In John Hannah‘s Our Legacy: The History of Christian Doctrine, Hannah discusses the lack of interest (at the least) and knowledge in theology and church history on the part of the church universal. Hannah counters the claim that the church in America needs a revival by stating what the church needs is a revolution – a return to the church knowing God through the authority and power of His Word, and for the church to find its roots again through the teachings of our early church fathers and past great saints.
In regards to theology, Hannah states: “… the quest for the knowledge of God is not an idle pastime, … spiritual vitality in any era is found in people who know their God, and that the greatest danger for the church is ignorance of God” (10). While some are correct in warning against gaining just a head knowledge of God, they tend to neglect acknowledging theology’s vital role in the life of the church and believer.
When speaking of church history and historical theology, Hannah states: “A Christianity separated from historical credibility is not a biblical faith: a Christianity without theology is mere morality is mere morality and not the faith ‘once for all handed down to the saints’ (Jude 3)” (10).
I would like to add to Hannah’s words that Christians would do well to understand philosophical thought as well, particularly the history of Western philosophy (not because I am biased against Eastern philosophy; rather, Western philosophy has had a larger role in Christianity in general and believers in American will connect with the history of Western philosophy easier than with Eastern philosophy. I do think, however, that a survey of Eastern philosophy would be helpful to help understand the Eastern influence on American spirituality today). Before the Enlightenment, most Christian theologians had no qualms in employing philosophy in the service of theology. Irenaeus, Augustine, Anselm, and Aquinas are just a few who used philosophy to under-gird their theology (though they did so with a critical eye, correcting secular philosophers when their philosophy went against revelation). Understanding the trajectory of philosophical thought over history can help one to understand how we’ve arrived where we are as a culture today, and how one can respond biblically to the ideas of the world that set themselves against Christ.

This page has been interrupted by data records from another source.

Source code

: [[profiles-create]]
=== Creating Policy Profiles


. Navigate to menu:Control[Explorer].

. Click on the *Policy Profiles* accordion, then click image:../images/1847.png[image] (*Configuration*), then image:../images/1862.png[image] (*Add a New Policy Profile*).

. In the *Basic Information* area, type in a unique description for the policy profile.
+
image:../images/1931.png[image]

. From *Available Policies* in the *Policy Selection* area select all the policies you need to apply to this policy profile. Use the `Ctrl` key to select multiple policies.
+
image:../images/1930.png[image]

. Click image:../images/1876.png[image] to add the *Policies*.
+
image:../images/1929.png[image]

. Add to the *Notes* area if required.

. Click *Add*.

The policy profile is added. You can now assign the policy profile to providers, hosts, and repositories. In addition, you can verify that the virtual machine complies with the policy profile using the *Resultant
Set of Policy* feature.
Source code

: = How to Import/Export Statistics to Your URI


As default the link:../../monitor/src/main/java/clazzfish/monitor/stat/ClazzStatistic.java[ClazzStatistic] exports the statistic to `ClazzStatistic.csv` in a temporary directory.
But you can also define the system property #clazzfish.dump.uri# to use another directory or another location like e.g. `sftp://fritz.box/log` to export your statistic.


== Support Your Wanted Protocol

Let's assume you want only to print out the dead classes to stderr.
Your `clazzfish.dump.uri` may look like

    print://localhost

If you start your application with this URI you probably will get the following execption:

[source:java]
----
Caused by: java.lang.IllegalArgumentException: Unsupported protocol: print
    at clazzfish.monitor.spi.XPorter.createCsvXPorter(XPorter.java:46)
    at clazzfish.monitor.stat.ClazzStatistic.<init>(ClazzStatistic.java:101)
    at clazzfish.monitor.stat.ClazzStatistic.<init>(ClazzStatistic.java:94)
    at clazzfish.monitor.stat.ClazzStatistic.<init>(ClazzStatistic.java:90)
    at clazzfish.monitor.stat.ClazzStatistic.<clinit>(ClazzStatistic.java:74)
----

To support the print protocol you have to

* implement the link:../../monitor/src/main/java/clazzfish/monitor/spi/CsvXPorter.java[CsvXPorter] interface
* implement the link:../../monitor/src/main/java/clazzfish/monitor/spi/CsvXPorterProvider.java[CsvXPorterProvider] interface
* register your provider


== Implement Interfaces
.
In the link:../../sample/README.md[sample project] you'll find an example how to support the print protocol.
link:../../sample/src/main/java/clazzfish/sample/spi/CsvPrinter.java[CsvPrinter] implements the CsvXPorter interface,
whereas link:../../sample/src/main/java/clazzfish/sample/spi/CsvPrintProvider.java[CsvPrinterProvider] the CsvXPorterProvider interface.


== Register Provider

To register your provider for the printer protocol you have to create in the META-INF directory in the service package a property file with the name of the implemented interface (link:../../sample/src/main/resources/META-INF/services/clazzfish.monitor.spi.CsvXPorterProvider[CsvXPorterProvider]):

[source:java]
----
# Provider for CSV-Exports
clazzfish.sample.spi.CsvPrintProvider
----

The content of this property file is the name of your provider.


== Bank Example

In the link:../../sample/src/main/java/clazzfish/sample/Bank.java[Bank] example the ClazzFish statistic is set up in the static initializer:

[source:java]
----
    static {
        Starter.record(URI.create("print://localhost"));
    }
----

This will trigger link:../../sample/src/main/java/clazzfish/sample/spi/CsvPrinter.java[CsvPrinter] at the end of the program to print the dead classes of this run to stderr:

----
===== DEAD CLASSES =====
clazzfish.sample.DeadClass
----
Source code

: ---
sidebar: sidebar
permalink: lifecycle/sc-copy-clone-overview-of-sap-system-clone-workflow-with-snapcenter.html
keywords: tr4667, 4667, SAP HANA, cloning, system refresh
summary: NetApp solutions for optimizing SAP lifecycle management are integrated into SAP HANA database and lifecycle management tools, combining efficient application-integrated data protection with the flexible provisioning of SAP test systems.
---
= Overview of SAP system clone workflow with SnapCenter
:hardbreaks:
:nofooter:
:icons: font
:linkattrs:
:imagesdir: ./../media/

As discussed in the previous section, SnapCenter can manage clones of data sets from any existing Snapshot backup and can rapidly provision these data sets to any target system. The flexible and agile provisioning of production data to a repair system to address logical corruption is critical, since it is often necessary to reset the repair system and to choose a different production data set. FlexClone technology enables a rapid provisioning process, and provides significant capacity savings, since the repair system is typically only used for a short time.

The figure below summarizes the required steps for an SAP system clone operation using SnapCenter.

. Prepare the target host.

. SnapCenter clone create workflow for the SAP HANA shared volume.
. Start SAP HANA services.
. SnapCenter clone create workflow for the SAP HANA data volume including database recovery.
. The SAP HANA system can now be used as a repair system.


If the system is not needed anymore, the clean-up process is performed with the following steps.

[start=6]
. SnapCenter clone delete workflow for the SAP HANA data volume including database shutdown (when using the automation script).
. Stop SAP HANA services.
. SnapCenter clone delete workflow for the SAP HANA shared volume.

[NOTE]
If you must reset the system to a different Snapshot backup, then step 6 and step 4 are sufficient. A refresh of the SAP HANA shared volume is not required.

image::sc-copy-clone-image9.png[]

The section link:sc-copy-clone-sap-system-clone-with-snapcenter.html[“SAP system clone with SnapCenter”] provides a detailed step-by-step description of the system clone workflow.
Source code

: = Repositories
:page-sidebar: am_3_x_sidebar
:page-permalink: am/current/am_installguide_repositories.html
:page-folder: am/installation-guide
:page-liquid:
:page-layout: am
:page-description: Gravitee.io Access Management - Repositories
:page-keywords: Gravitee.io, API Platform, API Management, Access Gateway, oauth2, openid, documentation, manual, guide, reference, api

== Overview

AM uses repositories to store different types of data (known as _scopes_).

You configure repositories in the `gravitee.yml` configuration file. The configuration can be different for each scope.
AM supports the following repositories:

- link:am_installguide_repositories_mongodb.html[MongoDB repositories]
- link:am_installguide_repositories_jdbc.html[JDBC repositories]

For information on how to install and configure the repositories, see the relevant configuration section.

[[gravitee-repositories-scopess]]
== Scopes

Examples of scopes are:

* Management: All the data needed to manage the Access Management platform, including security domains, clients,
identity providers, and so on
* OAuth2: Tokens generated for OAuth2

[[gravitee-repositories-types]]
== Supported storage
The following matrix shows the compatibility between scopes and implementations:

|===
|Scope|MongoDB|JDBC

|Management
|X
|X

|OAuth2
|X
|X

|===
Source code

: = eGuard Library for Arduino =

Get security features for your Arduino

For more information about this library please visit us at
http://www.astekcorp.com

An excellent book (that is easy to read) is Samuel Stumpf and James Fieser’s Philosophy: History and Problems. While this book has recently been released in its 8th edition, cheaper editions can be found on Amazon.com or Half.com. This book does a good job in providing a general overview on the history of philosophy up to recent philosophers. However, if you want a history of philosophy along with commentary on the major thinkers, then you cannot go wrong with Frederick Copleston’s 9 volume A History of Philosophy. This can be some hefty reading (each volume can run between 300 – 500 pages), but it’s well worth your time.
A Christian who seeks to understand the history of their Christian faith must take seriously the issue of philosophy if he is to understand the development/refinement of orthodox Christian doctrines, the doctrinal controversies throughout history, and the various heresies encountered over time.